Hi Rincewind (hope you're still listening),
(TL;DR: Read underlined question.)
I understand the description and subtleties of the offscreen rendering of UIVisualEffectViews, and I've implemented our effects to work in iOS 10 with your instructions here vis-à-vis the maskView property. However, this implementation is failing on iOS 9. Specifically, on iOS 9 the views are failing to render at all, as if they had their hidden property set to true.
This has 'nerd-sniped' a large portion of our iOS team here at Tulip, and we just can't figure it out. I've also recently watched the WWDC session "What's New in UIKit Dynamics and Visual Effects" and that hasn't helped me with this one. None of the posts here reference both iOS 9 and 10 and the same time, and so we're beginning to wonder if it's just not possible. Is it possible to have a single code-path implementation of a visual effect view that will work for both iOS 9 and iOS 10?
Our requirements include that only two corners be rounded, which means that we cannot simply use the cornerRadius & clipsToBounds method. Our requirements also include supporting both iOS 9 & 10 concurrently, and we hate divergent code paths as a solution to "well, this way used to work" problems.
Here is the pseudo code for our issue:
@implementation UIView (RoundedMask)
- (void)roundCorners:(UIRectCorner)corners withRadius:(CGFloat)radius {
CGSize radii = CGSizeMake(radius, radius);
UIBezierPath *path = [UIBezierPath bezierPathWithRoundedRect:self.bounds
byRoundingCorners:corners
cornerRadii:radii];
CAShapeLayer *layer = [CAShapeLayer layer]; // Fill colour defaults to opaque black
layer.path = path.CGPath;
UIView *view = [[UIView alloc] initWithFrame:self.bounds]; // Background colour defaults to transparent.
[view.layer addSublayer:layer]
self.maskView = view; // Masks self by removing pixels where maskView is transparent.
}
@end
(This method is sometimes used on non-effect views as well. We are aware of the "but what if your view resizes?" issue.)
If I break on line 15 and use the debugger QuickLook feature on the view variable, I do see a black opaque rectangle with the appropriate corners rounded and a transparent background. If I replace line 13 with the following three lines:
view.backgroundColor = [UIColor blackColor];
view.layer.cornerRadius = radius;
view.clipsToBounds = YES;
… then the effect is properly masked and composited on both iOS versions, but of course fails our design requirement of partially-rounded rectangles. Previously, lines 12-14 were omitted, and line 15 read:
self.layer.mask = layer;
… but of course this does not composite properly on iOS 10.
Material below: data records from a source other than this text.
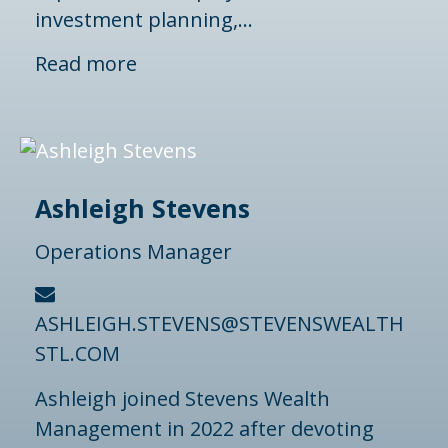
investment planning,...
Read more
Ashleigh Stevens
Operations Manager
ASHLEIGH.STEVENS@STEVENSWEALTH
STL.COM
Ashleigh joined Stevens Wealth
Management in 2022 after devoting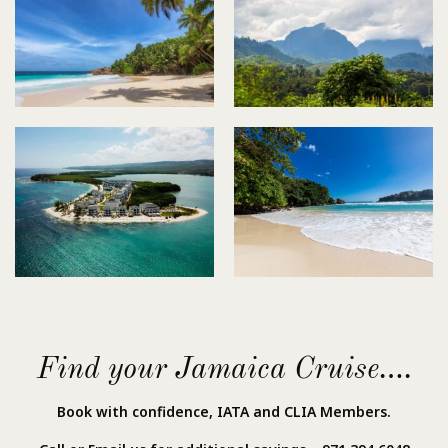
Find your Jamaica Cruise….
Book with confidence, IATA and CLIA Members.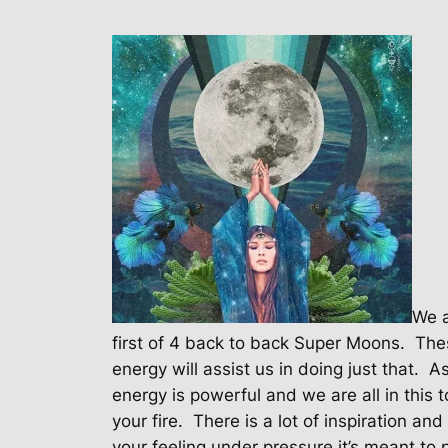
We a
first of 4 back to back Super Moons.
Thes
energy will assist us in doing just that.
As
energy is powerful and we are all in this t
your fire.
There is a lot of inspiration and c
your feeling under pressure it’s meant to 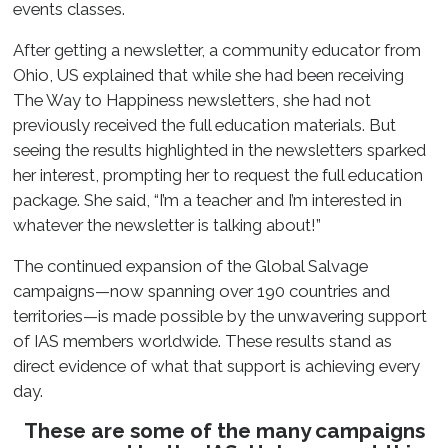
events classes.
After getting a newsletter, a community educator from
Ohio, US explained that while she had been receiving
The Way to Happiness newsletters, she had not
previously received the full education materials. But
seeing the results highlighted in the newsletters sparked
her interest, prompting her to request the full education
package. She said, “I’m a teacher and I’m interested in
whatever the newsletter is talking about!”
The continued expansion of the Global Salvage
campaigns—now spanning over 190 countries and
territories—is made possible by the unwavering support
of IAS members worldwide. These results stand as
direct evidence of what that support is achieving every
day.
These are some of the many campaigns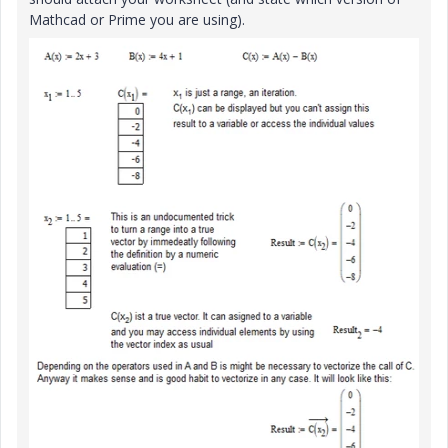
Mathcad or Prime you are using).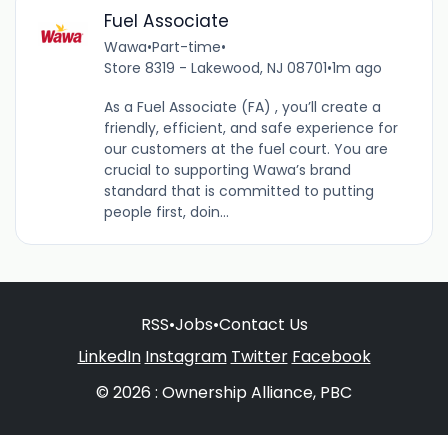
Fuel Associate
Wawa
•
Part-time
•
Store 8319 - Lakewood, NJ 08701
•
1m ago
As a Fuel Associate (FA) , you’ll create a
friendly, efficient, and safe experience for
our customers at the fuel court. You are
crucial to supporting Wawa’s brand
standard that is committed to putting
people first, doin...
RSS
•
Jobs
•
Contact Us
LinkedIn
Instagram
Twitter
Facebook
© 2026 : Ownership Alliance, PBC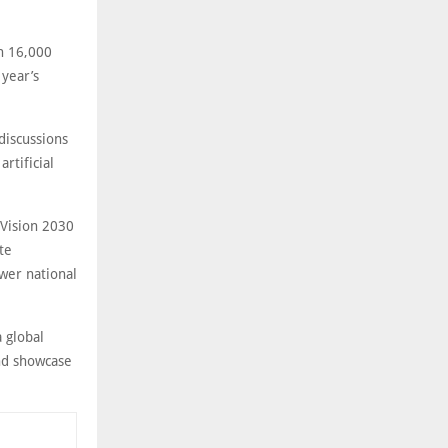
an 16,000
 year’s
discussions
rtificial
 Vision 2030
te
wer national
a global
and showcase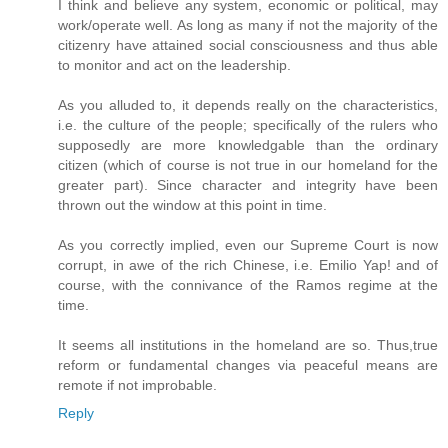
I think and believe any system, economic or political, may
work/operate well. As long as many if not the majority of the
citizenry have attained social consciousness and thus able
to monitor and act on the leadership.
As you alluded to, it depends really on the characteristics,
i.e. the culture of the people; specifically of the rulers who
supposedly are more knowledgable than the ordinary
citizen (which of course is not true in our homeland for the
greater part). Since character and integrity have been
thrown out the window at this point in time.
As you correctly implied, even our Supreme Court is now
corrupt, in awe of the rich Chinese, i.e. Emilio Yap! and of
course, with the connivance of the Ramos regime at the
time.
It seems all institutions in the homeland are so. Thus,true
reform or fundamental changes via peaceful means are
remote if not improbable.
Reply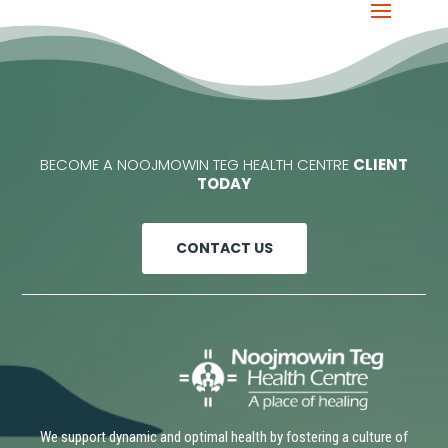
BECOME A NOOJMOWIN TEG HEALTH CENTRE
CLIENT
TODAY
CONTACT US
We support dynamic and optimal health by fostering a culture of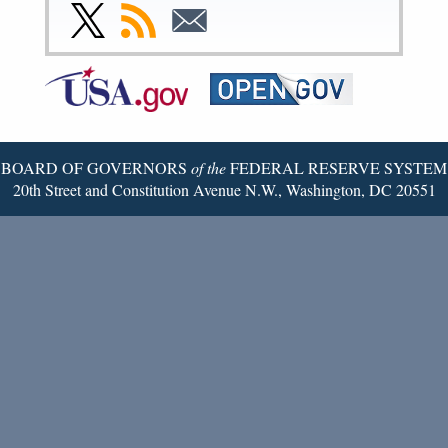
Facebook
Instagram
YouTube
Flickr
LinkedIn
Threads
Link
Subscribe
Subscribe
Page
Page
Page
Page
Page
Page
to
to
to
Federal
RSS
Email
Reserve
Twitter
Page
BOARD OF GOVERNORS
of the
FEDERAL RESERVE SYSTEM
20th Street and Constitution Avenue N.W., Washington, DC 20551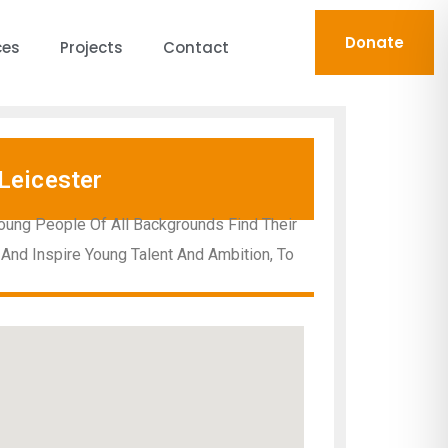
Donate
ces
Projects
Contact
Leicester
oung People Of All Backgrounds Find Their
 And Inspire Young Talent And Ambition, To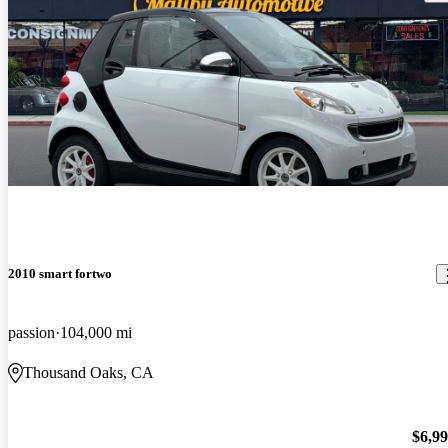
2010 smart fortwo
passion
104,000 mi
Thousand Oaks, CA
$6,9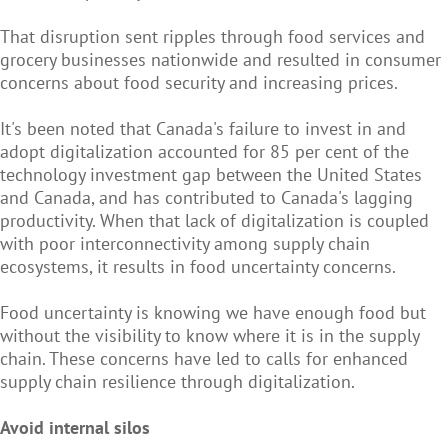
That disruption sent ripples through food services and
grocery businesses nationwide and resulted in consumer
concerns about food security and increasing prices.
It's been noted that Canada's failure to invest in and
adopt digitalization accounted for 85 per cent of the
technology investment gap between the United States
and Canada, and has contributed to Canada's lagging
productivity. When that lack of digitalization is coupled
with poor interconnectivity among supply chain
ecosystems, it results in food uncertainty concerns.
Food uncertainty is knowing we have enough food but
without the visibility to know where it is in the supply
chain. These concerns have led to calls for enhanced
supply chain resilience through digitalization.
Avoid internal silos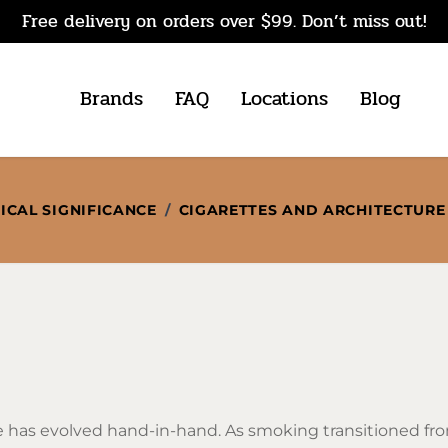
Free delivery on orders over $99. Don’t miss out!
Brands
FAQ
Locations
Blog
ICAL SIGNIFICANCE
/
CIGARETTES AND ARCHITECTURE
 has evolved hand-in-hand. As smoking transitioned fro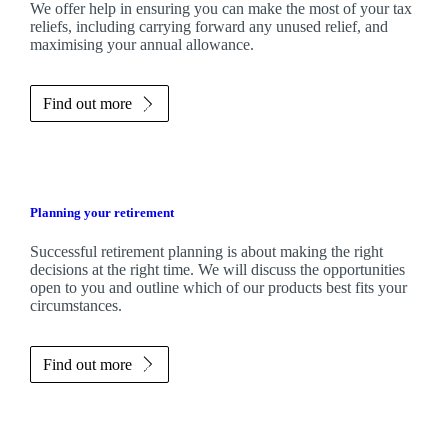
We
offer help in ensuring you can make the most of your tax
reliefs, including carrying forward any unused relief, and
maximising your annual allowance.
Find out more
Planning your retirement
Successful retirement planning is about making the right
decisions at the right time. We will discuss the opportunities
open to you and outline which of our products best fits your
circumstances.
Find out more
This method is invoked from a method that is invoked in a viewDidLoad method, but even if I move that invocation to the viewWillAppear: method as you recommend elsewhere (to get around a β bug) I get the same behaviour on iOS 9.
Also, you mentioned subclassing UIView to have a custom layerClass, and I thought perhaps there was a remote possibility that maskView does not support sublayers on iOS 9. So: I tried creating a subview, 'UIShapeView', with CAShapeLayer as its layerClass and with forwarding accessors for the path property. Changing line 12 to create one of these views and 13 to set its path (bypassing lines 9 & 10) was also futile.
When I use the View Hierarchy Debugger, and inspect _whatsWrongWithThisEffect of the non-visible view in iOS 9, I get the empty string. What's more, the content of the visual effect view is visible in that debugger, and all the way up and down the hierarchy (relative to the visual effect view) alpha is set to 1 and hidden is set to Off (clipsToBounds is set to Off all the way up the hierarchy (including the visual effect view itself), but subviews of the visual effect view do have clipsToBounds set to On).
The specific systems I'm getting these results from are both iPad minis running iOS 9.3.5 and iOS 10.2.1, and the app is built with Xcode 8.2.1 on macOS 10.12.3.
I am more that happy to investigate more on your prompting, or to send you screenshots via private message, but I think I've been as thorough as I possibly can. We'd sincerely appreciate any guidance you can give us on this issue, and we thank you for your time on this forum (this thread alone has been indispensable).